How To Choose Between An MBA And A Master’s In Engineering Management

Education

What Project Managers Do and How to Choose a Project Management MBA Program

If you have been working as an engineer for a while now, you might be thinking about your future career options and aspirations and how best to achieve them. There are of course many different possible paths you could choose, but one of the most common is to become an engineering manager.

For engineers who want to move up into a managerial role, there are many new skills to be learnt due to the major differences between the two job types. For instance, a managerial position tends to involve a lot more people skills, budgeting, and so on in comparison to pure engineering. This is why many people with ambitions of making the transition from engineer to engineering manager consider returning to formal education in order to maximize their chances of getting a promotion and then succeeding in their new role.

The two main higher education degrees that are relevant to aspiring engineering managers are the Master of Business Administration (MBA) and the Master’s in Engineering Management. This post will discuss the differences between these programs in terms of both the study experience and career outlook – to help you make an informed decision about which is the right option for you.

Program of Study

At a very broad level, the main difference between the two programs is that the MBA has a more general curriculum compared to Engineering Management. They do have some amount of overlap in the topics they cover, but many of the specific modules will be different. Thus, one of the best ways to decide which degree is best for you is to take a look at the course lists of both programs at several different colleges and get a feel for which you are most interested in and passionate about.

To give you a rough idea, both the MBA and Engineering Management will cover topics such as accounting, economics, finance and management. Where they differ is in the more specialist subjects. For instance, Engineering Management offers more practical modules that blend engineering and mathematics with business, such as intellectual property as it applies to engineers, marketing for technology products, engineering design process and project management, management science, and so on.

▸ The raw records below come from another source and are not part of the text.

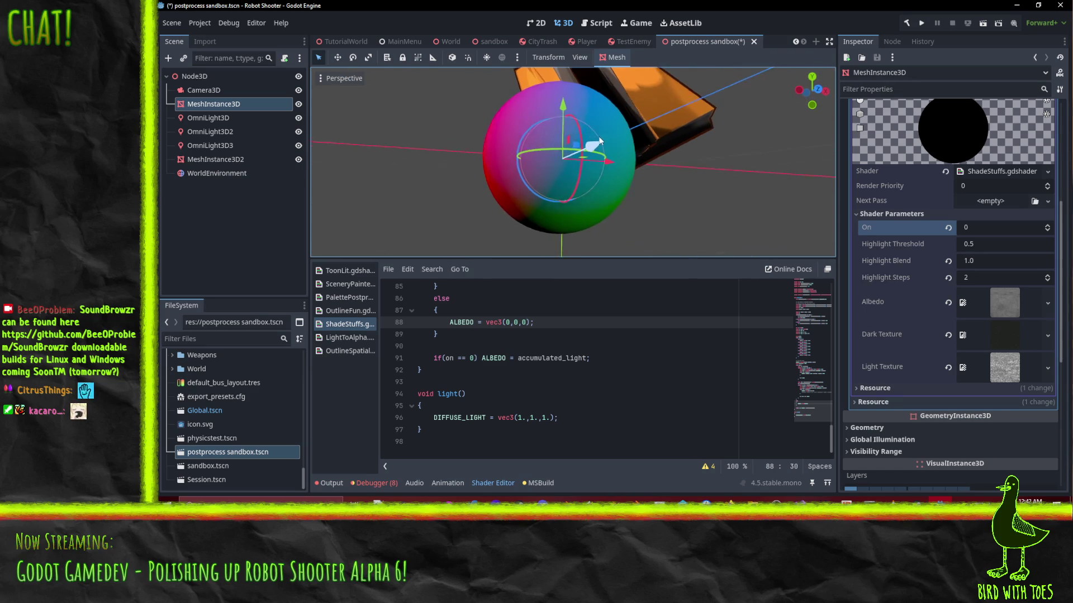
Step: Set On back to 1 and orbit around the white-shaded sphere
{"action": "left_click", "coordinate": [1047, 227]}
{"action": "scroll", "coordinate": [639, 146], "scroll_direction": "down", "scroll_amount": 2}
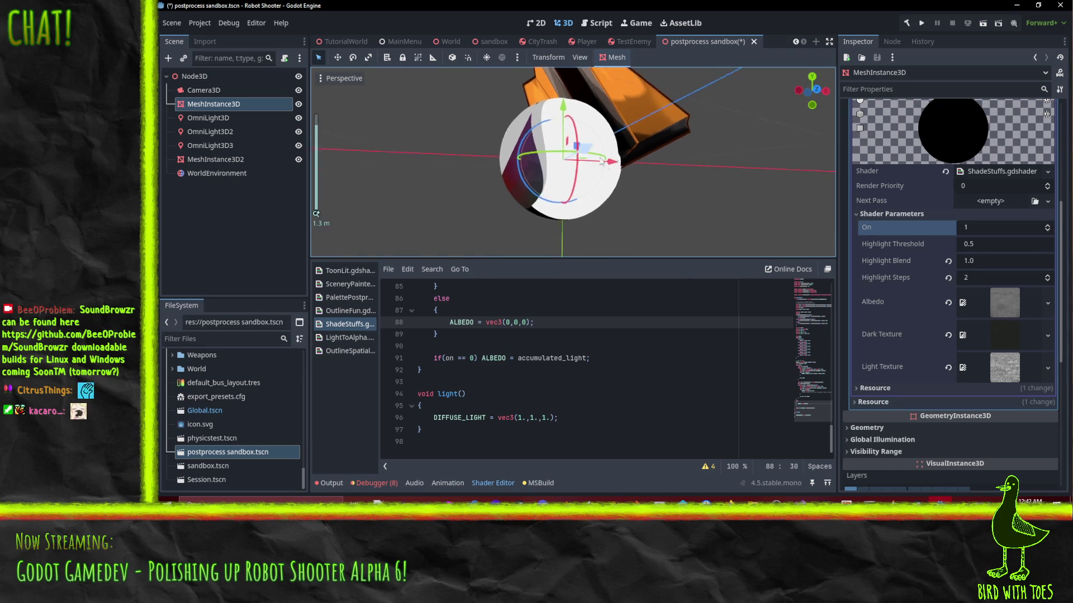
{"action": "mouse_move", "coordinate": [600, 161]}
{"action": "left_mouse_down"}
{"action": "mouse_move", "coordinate": [716, 206]}
{"action": "mouse_move", "coordinate": [510, 74]}
{"action": "mouse_move", "coordinate": [636, 176]}
{"action": "mouse_move", "coordinate": [609, 234]}
{"action": "left_mouse_up"}
Step: Rename maxc to v on line 19 and delete the redundant 'float v = maxc;' line
{"action": "scroll", "coordinate": [585, 374], "scroll_direction": "up", "scroll_amount": 5}
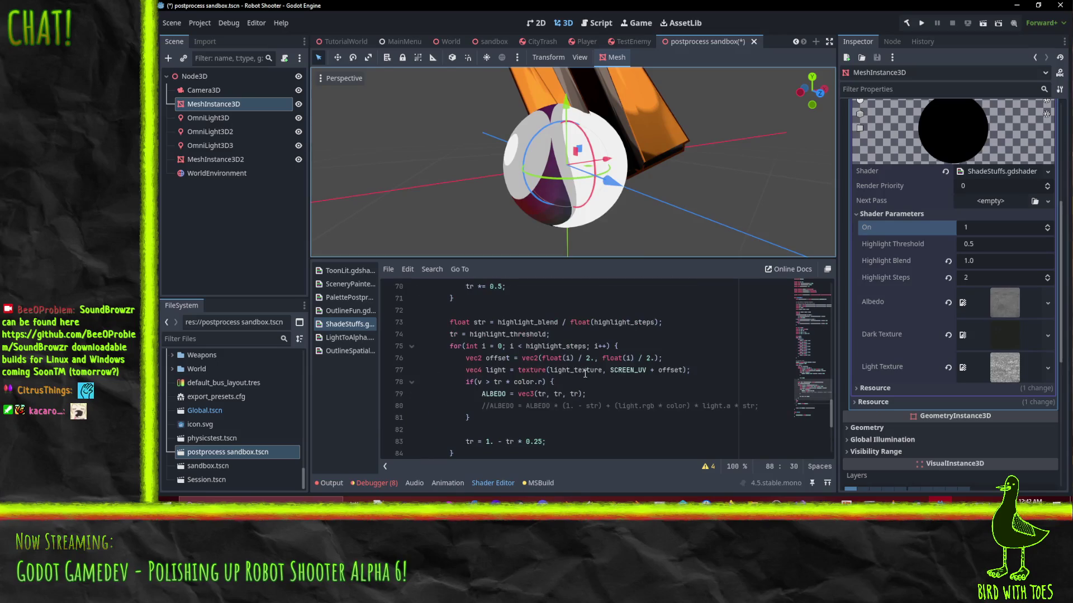
{"action": "scroll", "coordinate": [596, 382], "scroll_direction": "down", "scroll_amount": 1}
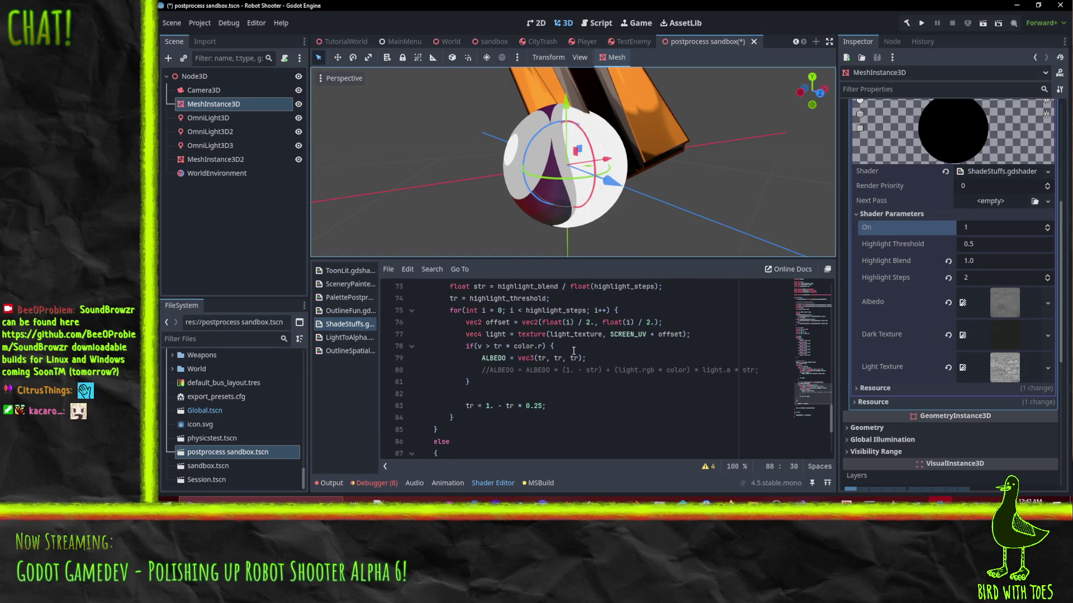
{"action": "left_click", "coordinate": [482, 341]}
{"action": "scroll", "coordinate": [550, 356], "scroll_direction": "down", "scroll_amount": 2}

An MBA on the other hand will offer a wider variety of business modules, covering topics such as entrepreneurship, ethical issues in business management, organizational behavior, negotiation, leading global teams, and so on. Click here for further information on the type of topics you can study during an MBA.

Study Experience

Both an MBA and a Master’s in Engineering Management are challenging, postgraduate level courses. However, the experience you have while studying for each one will be slightly different. For example, the more general curriculum of the MBA enables students from a wider variety of backgrounds to enrol. This means that you will be studying alongside not only engineers, but people from all sorts of industries and with first degrees in all sorts of subjects. This can be a fantastic chance to get exposure to lots of different ways of viewing tasks and problems, as well as different approaches to solving them.

An Engineering Management program on the other hand generally requires students to have an undergraduate degree in engineering or another STEM subject such as mathematics or physics. This gives you a brilliant opportunity to meet plenty of other like-minded professionals in your specific field, with the chance to take a deep dive into topics and issues that are specific to your industry.

There will also be a difference in the specific skills that you focus on during each course. For instance, an Engineering Management program will cover more industry-specific skills, whereas an MBA will focus on a wider range of more general skills. Therefore, you might find it helpful to consider exactly what abilities you are hoping to develop during your studies, in order to allow you to choose the most appropriate program for you.

Career Outlook

Firstly, it is important to note that neither qualification is ‘better’ than the other, and both will prepare you very well for elevated job roles within the field of engineering. However, depending on what exactly your career aspirations are, you might find that one is more suitable for you than the other.

For example, if you know that you intend to stay within the field of engineering and work for traditional firms then you might prefer to choose a Master’s in Engineering Management in order to get as specialized of an education as possible. As these programs tailor each aspect of business they cover to focus specifically on how it applies to engineering, everything you learn will be immediately and directly relevant to your work.

On the other hand, if you want to broaden your horizons and leave your options open to move into a slightly different sphere, then an MBA might be a better choice for you. It is also the more widely-known of the two degrees, which can give it higher levels of international recognition. Studying for an MBA is also a huge advantage if you are considering starting your own business one day. This is because it has a large focus on entrepreneurship, which can help you to figure out how to bring your engineering product ideas to market or set up a startup.

Next steps

Hopefully, this post has given you a helpful starting point when it comes to deciding which qualification you would like to study for. The next step is to think carefully about the following:

  • What kind of modules or topics are you most interested in studying?
  • What sort of skills would you most like to learn?
  • What type of career are you hoping to progress to after you complete the program?

The answers to these questions will help you to work out whether an MBA or a Master’s in Engineering Management is most appropriate for you. After that, you can begin researching the programs that are available and start applying! Do not forget to speak to your current manager about the possibility of your company sponsoring you to study and look into scholarship options, too. Good luck!